▸ **EXERCISE**
Set down every line of the material from the line containing "### Apache2를 이용합니다." through the line containing "6. write.php : 랜섬웨어에", both included, with nothing changed.

▸ **RECORDS FOR THE TASK**
+ + + + + + +
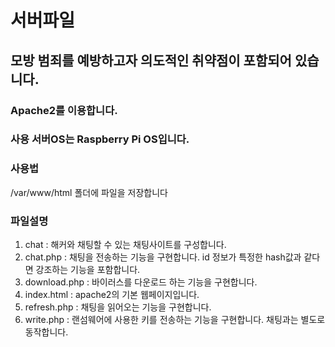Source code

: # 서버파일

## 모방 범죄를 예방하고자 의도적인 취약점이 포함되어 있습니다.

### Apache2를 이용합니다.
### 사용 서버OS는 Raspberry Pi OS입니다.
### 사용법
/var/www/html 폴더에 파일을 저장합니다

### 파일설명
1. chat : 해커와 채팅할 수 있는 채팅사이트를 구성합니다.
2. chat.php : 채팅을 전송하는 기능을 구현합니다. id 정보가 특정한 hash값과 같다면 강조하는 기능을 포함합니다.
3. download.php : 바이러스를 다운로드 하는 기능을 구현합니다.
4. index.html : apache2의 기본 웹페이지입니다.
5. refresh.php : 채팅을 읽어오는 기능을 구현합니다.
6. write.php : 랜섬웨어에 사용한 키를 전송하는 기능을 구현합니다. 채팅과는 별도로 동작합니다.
+ + + + + + +
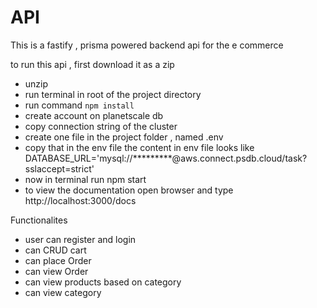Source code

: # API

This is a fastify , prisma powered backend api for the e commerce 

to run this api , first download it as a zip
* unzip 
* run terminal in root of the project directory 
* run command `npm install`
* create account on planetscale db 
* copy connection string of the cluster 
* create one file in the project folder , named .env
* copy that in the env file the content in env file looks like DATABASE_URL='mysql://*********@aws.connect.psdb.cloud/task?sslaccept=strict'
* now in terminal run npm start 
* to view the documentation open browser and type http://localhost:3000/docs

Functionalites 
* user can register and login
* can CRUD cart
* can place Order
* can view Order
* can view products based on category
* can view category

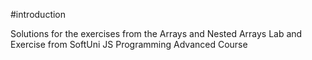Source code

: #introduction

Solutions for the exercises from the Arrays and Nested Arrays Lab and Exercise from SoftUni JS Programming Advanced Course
+ + + + + + +
▸ **TASK RESPONSE**
### Apache2를 이용합니다.
### 사용 서버OS는 Raspberry Pi OS입니다.
### 사용법
/var/www/html 폴더에 파일을 저장합니다

### 파일설명
1. chat : 해커와 채팅할 수 있는 채팅사이트를 구성합니다.
2. chat.php : 채팅을 전송하는 기능을 구현합니다. id 정보가 특정한 hash값과 같다면 강조하는 기능을 포함합니다.
3. download.php : 바이러스를 다운로드 하는 기능을 구현합니다.
4. index.html : apache2의 기본 웹페이지입니다.
5. refresh.php : 채팅을 읽어오는 기능을 구현합니다.
6. write.php : 랜섬웨어에 사용한 키를 전송하는 기능을 구현합니다. 채팅과는 별도로 동작합니다.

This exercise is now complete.